Call its operations “one of the best fleets in the business,” NGL however said it was a non-core operation that would be sold through two definitive agreements for a total price of $111.65 million in cash.
“This non-core asset sale should allow NGL to further reduce leverage by March 31, 2023, as these proceeds will be used for debt reduction,” said Mike Krimbill, NGL’s CEO. “Our near-term focus continues to be reducing absolute debt and leverage.”

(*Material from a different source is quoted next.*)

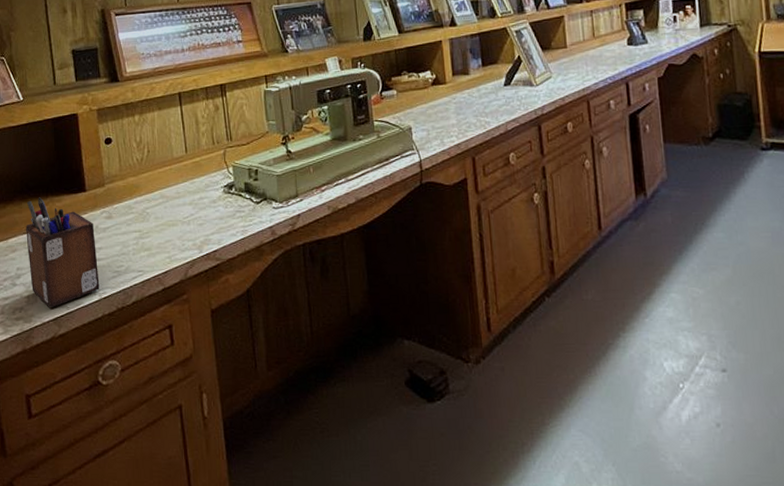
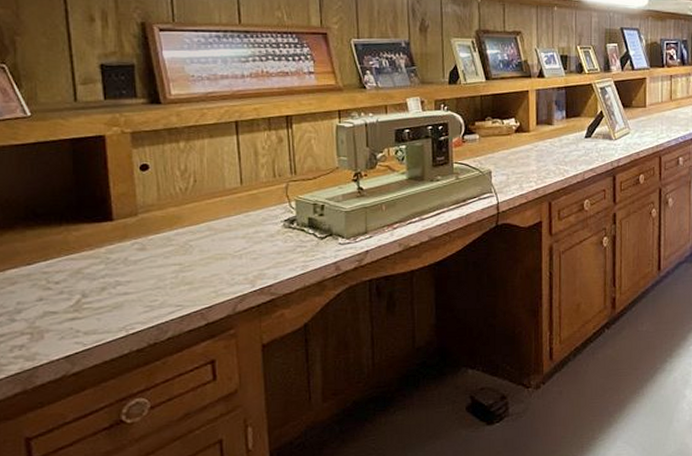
desk organizer: present [26,197,100,309] -> none [31,225,127,346]

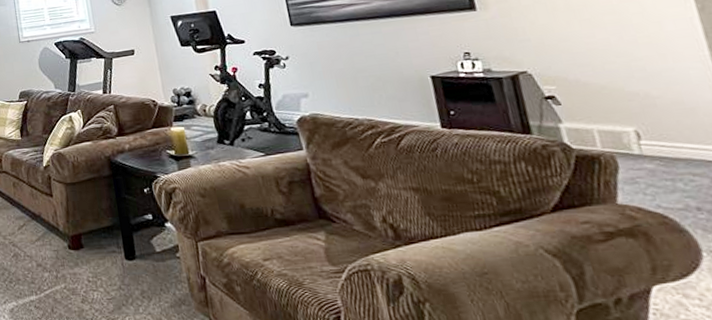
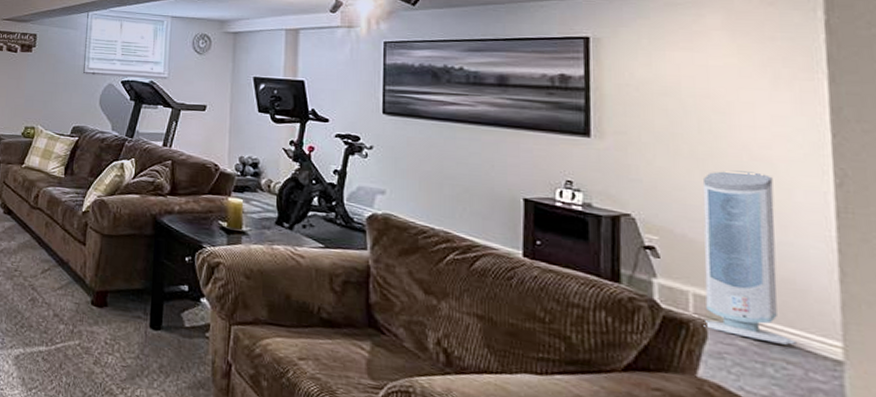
air purifier: none [583,12,698,160] -> present [702,170,797,345]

NGL provided waterborne transportation of refined products and crude oil for a diversified group of customers which include major oil refineries on the Gulf Coast. The company’s operations consist of 13 towboats and 25 tank barges. NGL started its marine business in 2013 after merging Third Coast Towing and Cierra Marine. Ten of its towboats are young, having been built between 2015 and 2020. Similarly, many of the barges had been built in the last decade.
Campbell said it would be acquiring “the majority of the marine assets,” without specifying which portions were in its agreement with NGL. Terms of the second agreement that NGL entered into and the buyer were not announced.